The amount of active ingredient can be tested in each batch using testing equipment that has been available for decades (for the chemists out there, HPLC is one example). A high-quality vendor ensures the same level of active ingredients in each lot.
The answer is on the supplement label details:
Scenario 1: The supplement product label states: licorice extract 200mg. It does not specify the concentration of the active ingredient. All the manufacturer has to do is ensure there is 200mg of licorice root in the tablet. Could be 200mg of old, dead root with zero activity.
Scenario 2: The licorice product label or insert states: licorice extract (or glycyrrhizin) content 12% 200mg. To have make this claim the manufacturer must prove the final product has BOTH an active ingredient concentration of 12% and a dry licorice root weight of 200mg. Most supplement manufacturers who include this level of detail will test the raw materials first and refuse subpar raw materials because you cannot make up for low starting quality.
Which will you choose?
How long will the supplement last on the store shelf, in my pantry… ?
As a rule, potency tests evaluate the amount of remaining, non-degraded, active ingredient over time. The expiration date is usually set at half the time before there is noticeably less activity. Many dietary supplement companies have no data to support their “best used by” or expiration date.
Inquiring into a new supplement company, it’s a good idea to ask:
- Are you conducing stability tests on your products?
- If so, what testing? Potency? Bacteria, yeast, mold contamination?
- If no, how do you verify the strength/potency of the product for the claimed shelf life?
How can a consumer know they are getting high quality supplements?
Price does not always reflect quality—but no vendor of cheap supplements can afford to have good quality control.
Great vendors (including local resources for whole foods), the ones we love to work with, make known their quality management and good manufacturing practices.
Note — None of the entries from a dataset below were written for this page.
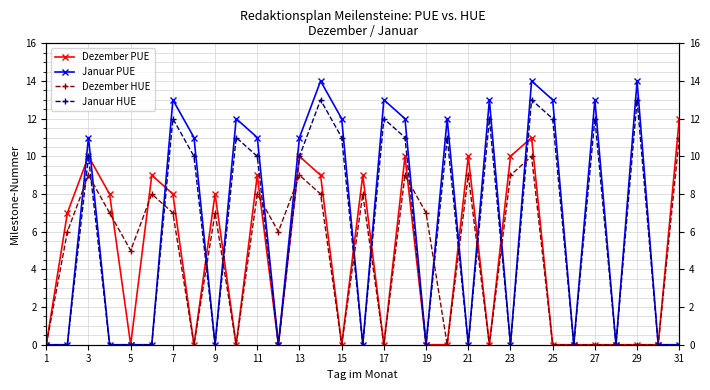

What are all the series names shown in the legend?

Dezember PUE, Januar PUE, Dezember HUE, Januar HUE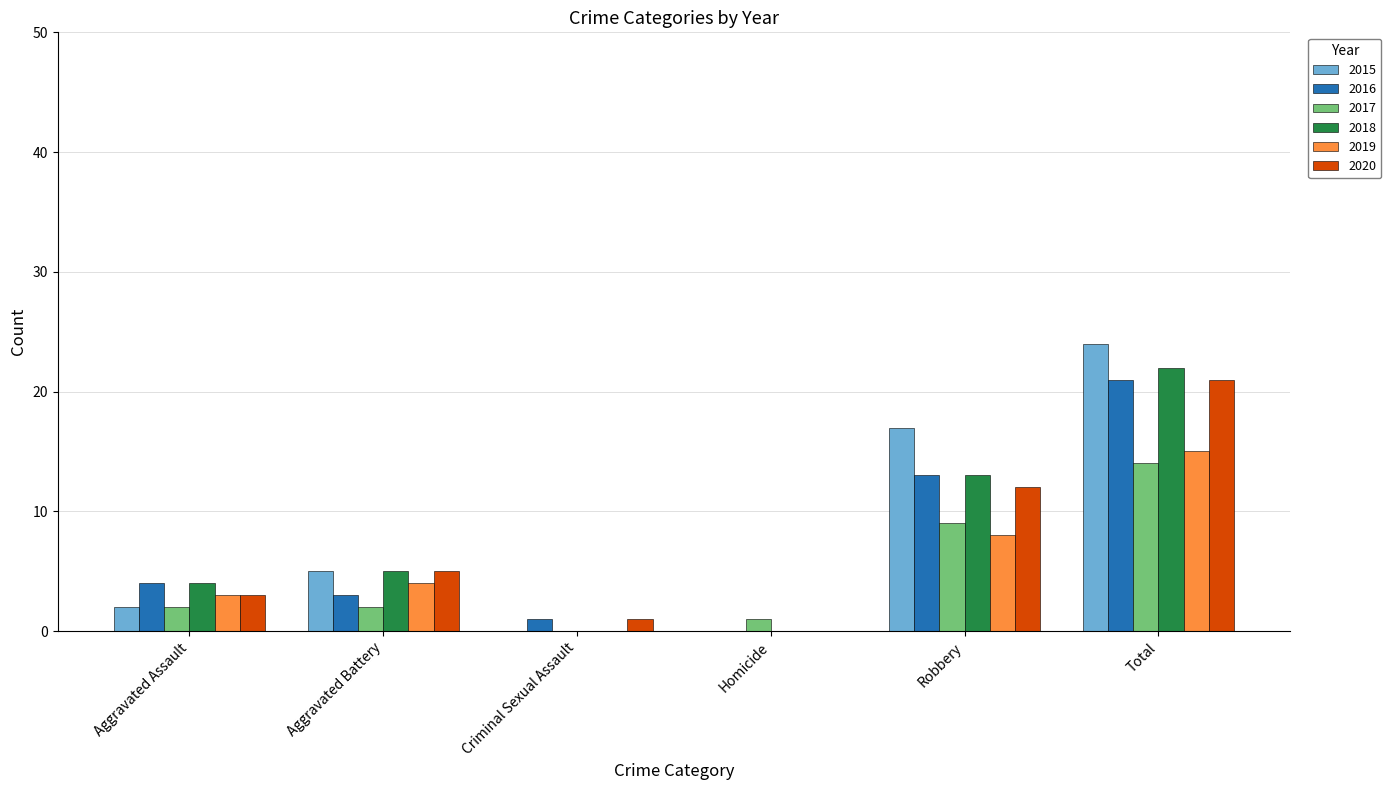

Are the bars grouped side by side (vs. stacked)?

Yes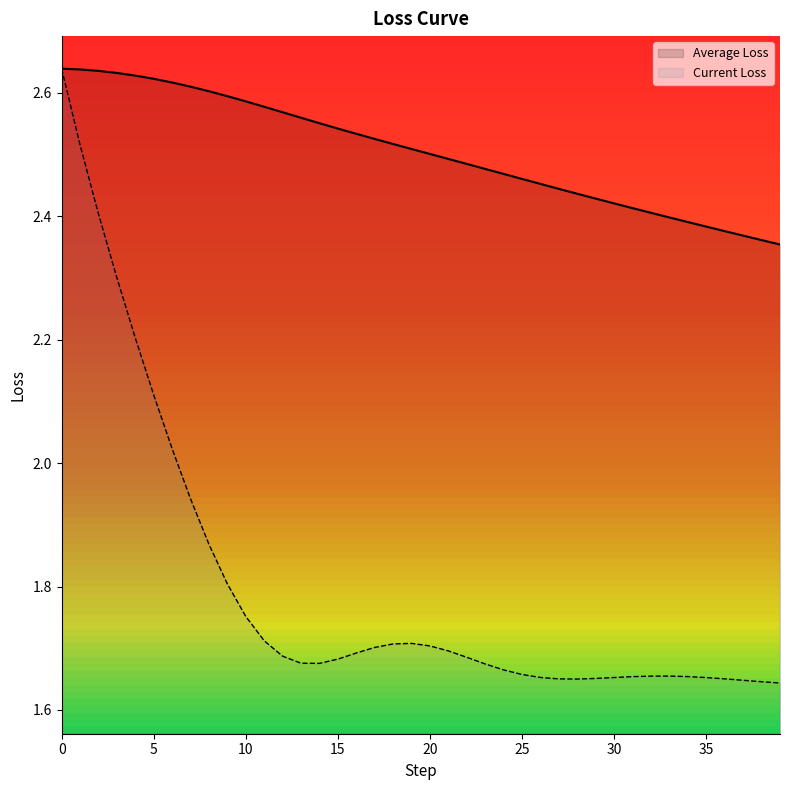

Does the chart have visible grid lines?

No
They answer our questions and offer up opportunities for our inspection.
And nearly all of them have a professional line available only to practitioners with the training necessary to understand and use their products properly. These companies provide quality research data to their professionals—not just “tug at your emotions” marketing
Make sure to check whether your health professional is sufficiently expert in nutrition and supplements to not be duped by glamorous advertising. We’ve been helping people restore quality of life using whole foods and targeted, high quality supplements for decades.
We continue our education several times a year to keep up on the latest.